The King said, ‘You heard what I said to the East India Company yesterday?’ I had not, but I bowed, and he added, ’I told them they should not be unfairly dealt with. There is a run on them, and the notions of people are very much exaggerated with regard to the question.’
I said the question would require and receive the most mature consideration from his Ministers before they ventured to offer any advice to his Majesty upon the course to be pursued.
The King said in about ten or twelve days he should be able to give me a day or two for Indian matters.
I thought I had given time to the others to arrive, and rose. I should mention that he spoke of Algiers, and said he suspected there was an understanding about it between the Russians and the French.
I said I did not entertain much fear of the French having Algiers. With a little money we could raise Morocco on one side and Tunis on the other, and harass them from the interior, and while we took care they had not Tunis, Algiers was comparatively unimportant. With Tunis, Malta, and Corfu we should hold our hands across the Mediterranean.
I went out and found them come. The Duke went in. The King gives up dining with Leopold. He gave it up the moment the objections to it were mentioned to him.
The speech was, I found, much improved after I went away. The King said he thought nothing could be better, and indeed it is a very good speech. He said he thought the reference to the Catholic question was unavoidable, as it was the great measure of the Parliament; and it was particularly proper that he should refer to it as he had voted for it, really thinking that the Church would be more secure by means of Catholic admission than by their exclusion.
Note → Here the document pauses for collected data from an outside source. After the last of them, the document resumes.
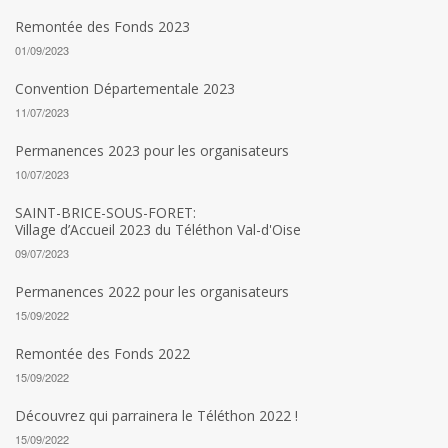
Remontée des Fonds 2023
01/09/2023
Convention Départementale 2023
11/07/2023
Permanences 2023 pour les organisateurs
10/07/2023
SAINT-BRICE-SOUS-FORET:
Village d’Accueil 2023 du Téléthon Val-d'Oise
09/07/2023
Permanences 2022 pour les organisateurs
15/09/2022
Remontée des Fonds 2022
15/09/2022
Découvrez qui parrainera le Téléthon 2022 !
15/09/2022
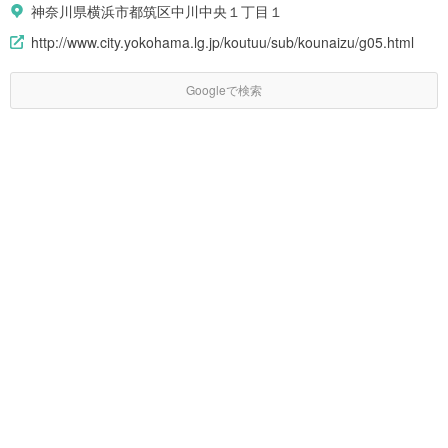
神奈川県横浜市都筑区中川中央１丁目１
http://www.city.yokohama.lg.jp/koutuu/sub/kounaizu/g05.html
Googleで検索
I thought the King seemed a little tired. Well he might be. He had been at an inspection of troops, the Grenadier Guards and the Lancers, from ten to one, and the day was very hot. He inspected the troops on foot.
The Duke of Wellington passed the King at the head of his regiment, and Lord Rosslyn at the head of his. Lord Rosslyn is delighted with the opportunities of wearing his uniform, and playing the general officer again.
July 24.
Council at 11. Parliament dissolved. The
seals were delivered to the
Secretaries and to Goulburn. Herries kissed hands.
Sir G. Clark becomes Under-Secretary to the Home Department. W. Peel goes to the Treasury. Charles Ross comes into Clark’s place. Macnaughten goes out.
July 26.
Dined at St. James’s. The King of Wurtemburg, the Ministers, Foreign Ministers, Household, and Knights of the Garter there, in all 80. After dinner the King made a speech which made his Ministers’ hearts fail within them. However, we were quitte pour la peur. He only spoke of his love of peace. The only thing painful was that he should speak at all, and before his servants, like a chairman of a public meeting.